Go ahead, start being disappointed in the NDP now

Okey-doke. Let’s think this NDP polling surge through. Tell you what: go ahead and pick some riding where the New Democrat is said to have a chance of knocking off a high-profile incumbent. We’ll take Justin Trudeau’s Papineau, which is thought to be in some danger from Laytonmania as its MP flits about stumping for Liberals elsewhere in the country. Visit the La Presse 2008 election map with me, select “Papineau” on the pulldown menu, and let’s see what the Little Prince’s victory there actually looked like…

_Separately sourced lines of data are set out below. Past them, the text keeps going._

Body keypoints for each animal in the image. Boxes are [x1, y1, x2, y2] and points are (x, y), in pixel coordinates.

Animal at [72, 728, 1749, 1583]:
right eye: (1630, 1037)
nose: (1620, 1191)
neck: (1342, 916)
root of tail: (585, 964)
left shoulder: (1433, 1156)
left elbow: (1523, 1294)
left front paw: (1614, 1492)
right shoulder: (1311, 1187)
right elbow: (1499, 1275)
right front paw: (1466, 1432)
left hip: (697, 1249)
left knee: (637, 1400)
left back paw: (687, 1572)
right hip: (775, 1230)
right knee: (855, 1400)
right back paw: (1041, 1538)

In the constituency as a whole, remember, Trudeau got 41% of the vote. But try clicking on the dots that represent single-institution polls, mostly long-term care facilities. Trudeau ran at much, much better than 41% inside those buildings. At the Hôpital Jean-Talon, he got 45 of the 69 valid votes cast. At the Centre d’hébergement de soins de longue durée-Les Havres, he also got 45 of 69. He swept the Résidence St-Michel and the Résidence d’Iberville like a meth-crazed janitor.

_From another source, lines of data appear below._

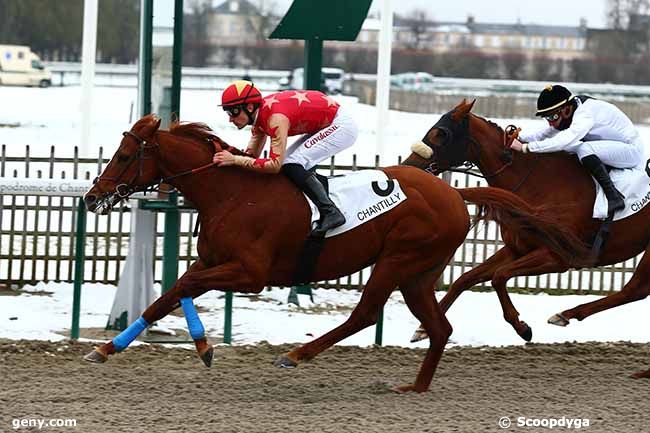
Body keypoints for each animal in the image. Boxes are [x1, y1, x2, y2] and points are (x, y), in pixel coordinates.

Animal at [82, 113, 592, 390]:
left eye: (124, 156)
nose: (92, 198)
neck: (231, 191)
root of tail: (454, 193)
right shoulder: (212, 261)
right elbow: (171, 293)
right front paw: (108, 348)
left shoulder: (250, 273)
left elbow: (183, 285)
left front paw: (201, 346)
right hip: (419, 273)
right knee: (439, 327)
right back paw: (415, 386)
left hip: (399, 259)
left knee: (365, 314)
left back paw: (296, 355)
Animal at [402, 99, 648, 376]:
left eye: (441, 134)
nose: (409, 165)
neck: (539, 184)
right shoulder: (516, 248)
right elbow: (465, 279)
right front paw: (422, 329)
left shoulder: (557, 257)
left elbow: (499, 277)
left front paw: (522, 327)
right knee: (636, 290)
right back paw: (568, 315)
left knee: (634, 289)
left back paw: (565, 314)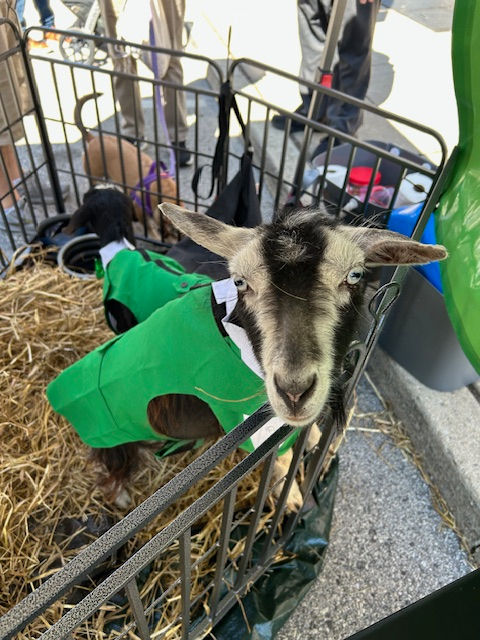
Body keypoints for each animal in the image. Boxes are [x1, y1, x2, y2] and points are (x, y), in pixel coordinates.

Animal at [49, 201, 447, 510]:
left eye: (355, 275)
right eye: (240, 282)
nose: (294, 390)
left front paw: (315, 445)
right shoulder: (245, 420)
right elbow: (280, 457)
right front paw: (291, 501)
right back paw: (120, 495)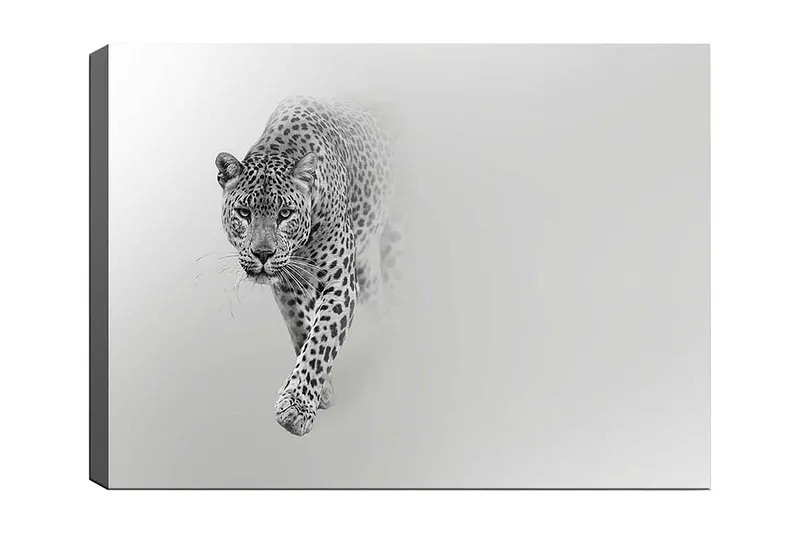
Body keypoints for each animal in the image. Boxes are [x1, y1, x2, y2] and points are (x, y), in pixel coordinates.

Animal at [215, 95, 401, 437]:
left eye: (285, 213)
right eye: (244, 212)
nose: (263, 253)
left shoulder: (340, 283)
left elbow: (322, 338)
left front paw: (297, 407)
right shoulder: (288, 285)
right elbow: (302, 330)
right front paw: (321, 391)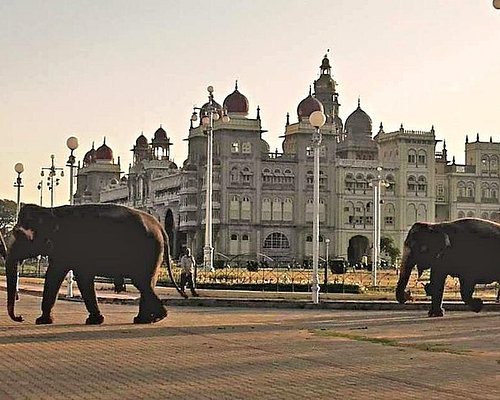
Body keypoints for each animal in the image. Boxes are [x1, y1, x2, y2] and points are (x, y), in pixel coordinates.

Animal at [3, 203, 184, 324]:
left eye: (20, 234)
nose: (20, 317)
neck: (50, 210)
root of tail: (160, 227)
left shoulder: (66, 247)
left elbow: (55, 275)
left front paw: (42, 321)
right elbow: (81, 278)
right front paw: (95, 320)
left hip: (148, 249)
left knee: (141, 281)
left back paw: (158, 317)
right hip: (154, 252)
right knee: (148, 282)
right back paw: (144, 320)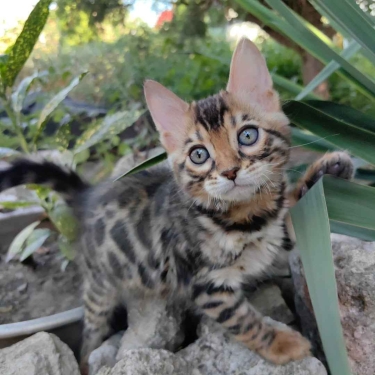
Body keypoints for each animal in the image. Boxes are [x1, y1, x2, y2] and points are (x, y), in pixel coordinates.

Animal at [0, 39, 352, 370]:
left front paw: (329, 168)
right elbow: (243, 320)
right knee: (89, 338)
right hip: (100, 289)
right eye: (199, 155)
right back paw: (87, 360)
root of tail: (89, 194)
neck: (247, 216)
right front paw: (280, 344)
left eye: (248, 136)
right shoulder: (204, 284)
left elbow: (295, 213)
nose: (230, 171)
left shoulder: (275, 231)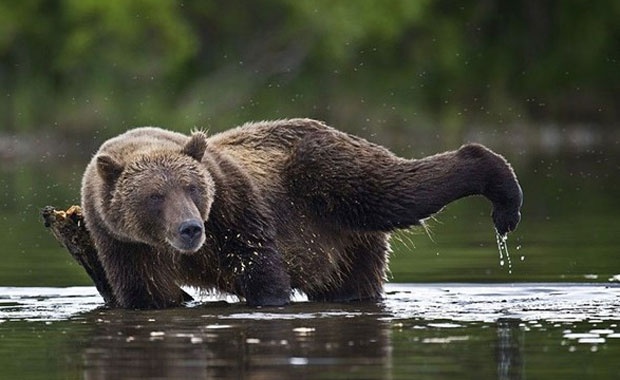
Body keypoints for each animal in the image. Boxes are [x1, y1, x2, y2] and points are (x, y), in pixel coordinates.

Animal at [80, 118, 520, 308]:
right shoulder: (121, 243)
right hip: (345, 244)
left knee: (400, 191)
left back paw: (501, 194)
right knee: (354, 277)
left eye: (193, 187)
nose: (190, 228)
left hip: (330, 178)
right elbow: (148, 293)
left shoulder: (233, 206)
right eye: (155, 196)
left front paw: (271, 298)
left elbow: (259, 262)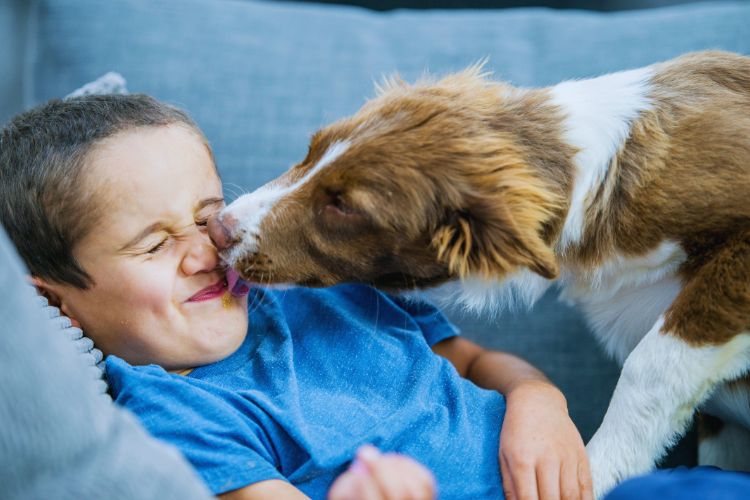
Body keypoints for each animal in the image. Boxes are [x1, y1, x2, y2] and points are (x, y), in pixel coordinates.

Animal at [209, 50, 750, 496]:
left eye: (343, 206)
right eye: (311, 150)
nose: (217, 227)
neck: (589, 185)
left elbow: (652, 361)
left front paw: (595, 470)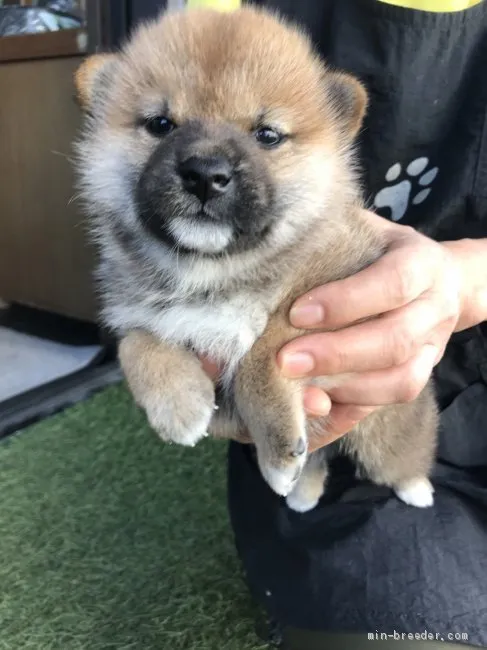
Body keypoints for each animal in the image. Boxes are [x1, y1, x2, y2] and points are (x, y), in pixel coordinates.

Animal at [75, 6, 438, 512]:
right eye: (161, 125)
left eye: (267, 135)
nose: (204, 174)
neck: (213, 272)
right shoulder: (140, 314)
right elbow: (137, 344)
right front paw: (177, 405)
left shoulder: (329, 294)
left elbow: (264, 349)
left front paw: (278, 448)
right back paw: (303, 494)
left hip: (384, 429)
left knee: (401, 454)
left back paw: (415, 489)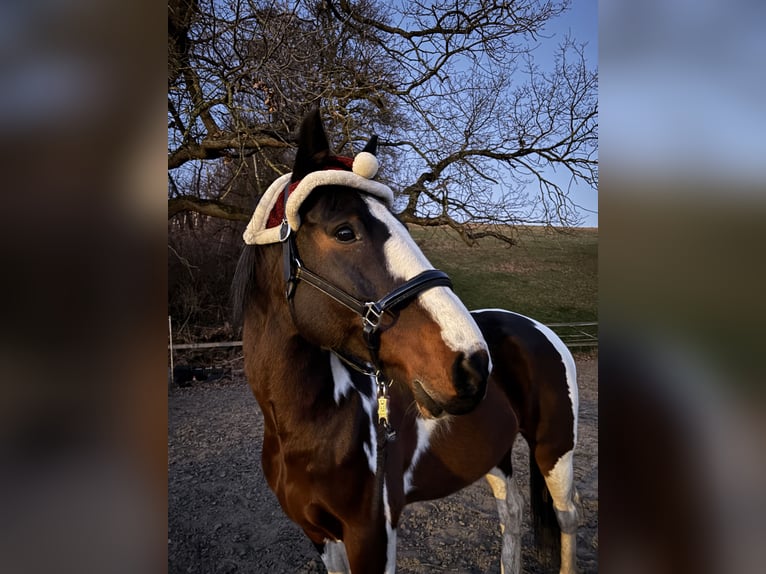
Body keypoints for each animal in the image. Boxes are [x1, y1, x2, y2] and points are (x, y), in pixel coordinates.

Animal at [232, 108, 580, 574]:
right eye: (345, 232)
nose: (473, 363)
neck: (306, 428)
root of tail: (536, 328)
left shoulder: (372, 535)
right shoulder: (319, 535)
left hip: (555, 451)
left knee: (566, 519)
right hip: (496, 453)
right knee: (512, 511)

Do you figure this pattern emerges because old folks love Justin Trudeau? I mean, I’m sure they do; he has a name they recognize. But vote totals like this also reflect the local knowledge of political professionals and their ability to devote resources to particular vote clusters—in short, “ground game” or “GOTV”. Seniors’ residences just happen to be where the effect of having a partisan machine—a network of operators who can pack buses, speak a second language, arrange targeted messaging, or, let’s face it, get a case of whisky to the right guy—is most visible. At every election, the same thing happens in workplaces, ethnic neighbourhoods, various kinds of drop-in and hang-out centre, condominiums and shopping malls. Votes come in bunches; it’s hard to gather them that way from a distance.

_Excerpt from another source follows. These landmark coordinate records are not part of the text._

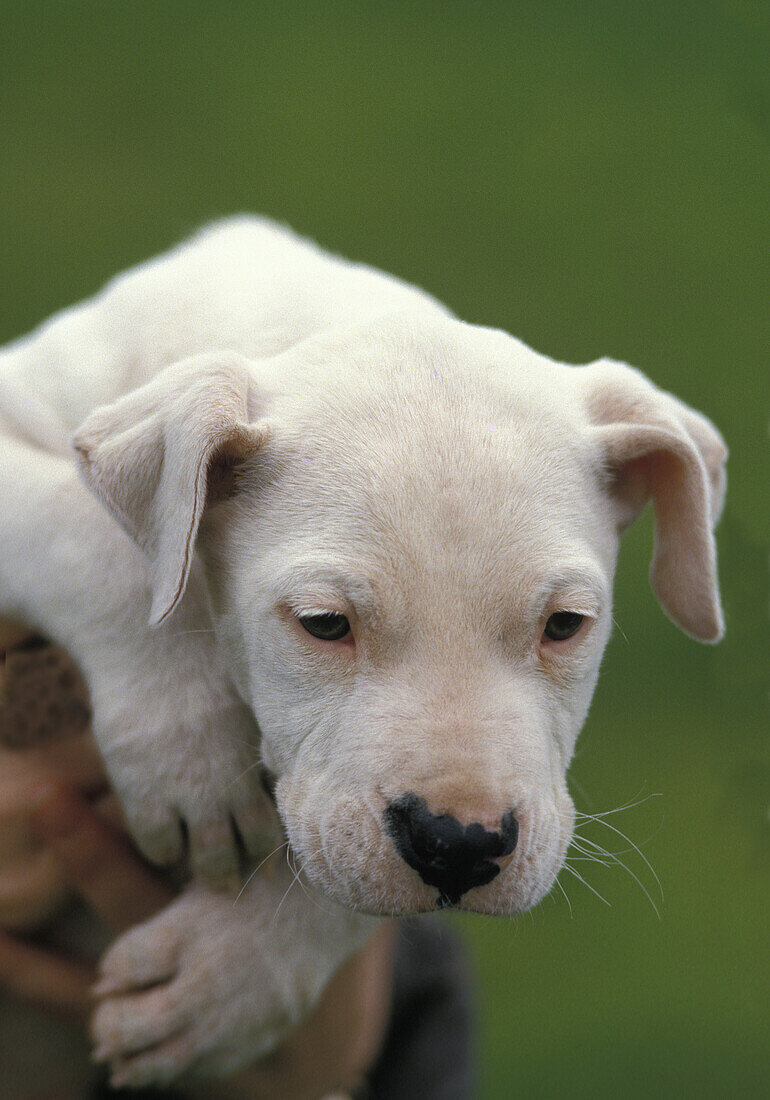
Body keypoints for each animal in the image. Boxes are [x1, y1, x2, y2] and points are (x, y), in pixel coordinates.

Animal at [0, 218, 726, 1086]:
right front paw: (189, 752)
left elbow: (336, 869)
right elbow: (84, 535)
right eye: (323, 624)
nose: (459, 846)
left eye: (565, 625)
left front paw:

You’ll see the same telltale, heavily-weighted dots anywhere you look; Laurie Hawn hoovered them up in my Edmonton Centre riding in ’08. It’s awfully easy, you see, to conflate two distinct kinds of micro-scale analysis of the political landscape. The one that has received some attention is the regional scale: the NDP vote surge measured by the polls will be relatively efficient, voter for voter, in a place like B.C.’s Lower Mainland where the party is already strong, and will be relatively inefficient—at electing NDP candidates, that is—in Quebec ridings where the NDP might normally run below 2%. But at the even smaller scale, the building-by-building, neighbourhood-by-neighbourhood scale, the question is whether absentee, casual, or unfamiliar candidates will be able to deliver the level of vote share recorded by pollsters at all. This is Electoral Politics 101, but for a civilian observer outside a war room, looking at the La Presse maps impresses the truth upon one in a way that abstract knowledge doesn’t.

The NDP seems obviously poised to suffer a 2004-Democratic-Party-style letdown in which the bona fides of “youth” and “protest” and “internet” voters are questioned by those who overestimated their power, or pretended to, in the first place. Despite the last six days’ worth of polling, I am not, at this moment, convinced that the NDP is going to beat the Liberals either in seat total or national vote share. Wells’s First Rule still holds. And Lord knows the soul-searching I expect to see after the election qualifies as the “least exciting outcome”.